[SET PROBLEM] According to the article on the Santa Fe National Forest agreement, for how many years does the agreement signed by Trees, Water & People run?

++++ DOCUMENT EXTRACT

By James Calabaza | TWP Indigenous Lands Program Director
This summer, Trees, Water & People signed a five-year agreement with Santa Fe National Forest to collaborate with both Tribal and non-Tribal agencies on watershed-scale restoration and post-fire resilience in the East Jemez Mountains of New Mexico.
Planting trees is a fundamental and gratifying part of our work. If we’ve learned anything from nurturing trees in occasionally unforgiving climates, it’s that growth and healing require time, patience, and relationships. Trees need each other to develop their complex network of survival, and people and trees depend on each other for the same.
While our partnering Indigenous and Tribal communities hold a diverse set of beliefs, many of our Indigenous partners have the living and ancestral knowledge of how to implement these principles. Our work is rooted in following the leadership of those who practice sacred and ancient knowledge of these landscapes. We strive to support their work and are committed to developing long-term stewardship projects to not only engage in post-fire restoration, but to promote the cultural and scientific knowledge inherent in stewardship work.

++++++++
++++ PROVIDED MATERIAL

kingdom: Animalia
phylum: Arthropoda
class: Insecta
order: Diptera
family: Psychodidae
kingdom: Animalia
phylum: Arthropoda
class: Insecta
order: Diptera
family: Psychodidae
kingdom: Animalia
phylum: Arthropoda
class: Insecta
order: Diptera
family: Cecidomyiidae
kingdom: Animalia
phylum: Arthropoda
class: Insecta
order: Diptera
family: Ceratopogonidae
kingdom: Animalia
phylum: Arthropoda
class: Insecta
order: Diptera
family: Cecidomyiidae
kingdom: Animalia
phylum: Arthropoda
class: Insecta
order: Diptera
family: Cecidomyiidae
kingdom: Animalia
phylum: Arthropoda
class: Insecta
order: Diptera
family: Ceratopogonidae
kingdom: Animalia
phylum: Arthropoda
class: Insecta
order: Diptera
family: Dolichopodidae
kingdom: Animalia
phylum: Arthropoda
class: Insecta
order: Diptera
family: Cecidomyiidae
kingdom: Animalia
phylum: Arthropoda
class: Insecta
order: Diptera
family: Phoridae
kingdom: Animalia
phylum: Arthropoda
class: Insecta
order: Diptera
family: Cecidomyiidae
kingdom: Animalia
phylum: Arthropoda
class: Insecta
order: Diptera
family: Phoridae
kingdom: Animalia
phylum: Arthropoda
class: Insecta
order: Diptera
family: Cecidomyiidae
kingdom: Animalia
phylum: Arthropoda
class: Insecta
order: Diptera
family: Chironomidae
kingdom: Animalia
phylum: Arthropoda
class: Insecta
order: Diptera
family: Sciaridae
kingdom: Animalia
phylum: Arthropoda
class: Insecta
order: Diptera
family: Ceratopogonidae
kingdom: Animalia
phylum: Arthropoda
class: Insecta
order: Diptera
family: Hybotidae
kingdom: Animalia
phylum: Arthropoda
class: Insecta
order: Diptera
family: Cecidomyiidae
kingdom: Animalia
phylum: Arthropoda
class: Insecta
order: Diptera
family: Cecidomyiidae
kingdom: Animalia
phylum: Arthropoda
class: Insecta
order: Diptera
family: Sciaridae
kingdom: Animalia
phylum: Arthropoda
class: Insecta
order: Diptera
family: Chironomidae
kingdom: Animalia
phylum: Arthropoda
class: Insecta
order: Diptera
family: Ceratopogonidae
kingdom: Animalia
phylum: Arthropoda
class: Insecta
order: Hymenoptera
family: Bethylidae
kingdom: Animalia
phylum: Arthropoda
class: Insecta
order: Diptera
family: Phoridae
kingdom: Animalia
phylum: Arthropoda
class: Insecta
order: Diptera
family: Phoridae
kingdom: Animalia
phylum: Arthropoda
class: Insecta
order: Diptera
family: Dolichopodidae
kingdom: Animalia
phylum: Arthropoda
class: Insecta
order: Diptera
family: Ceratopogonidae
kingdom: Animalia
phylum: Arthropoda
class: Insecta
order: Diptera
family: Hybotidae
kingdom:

++++++++

[FULL ANSWER] Five years.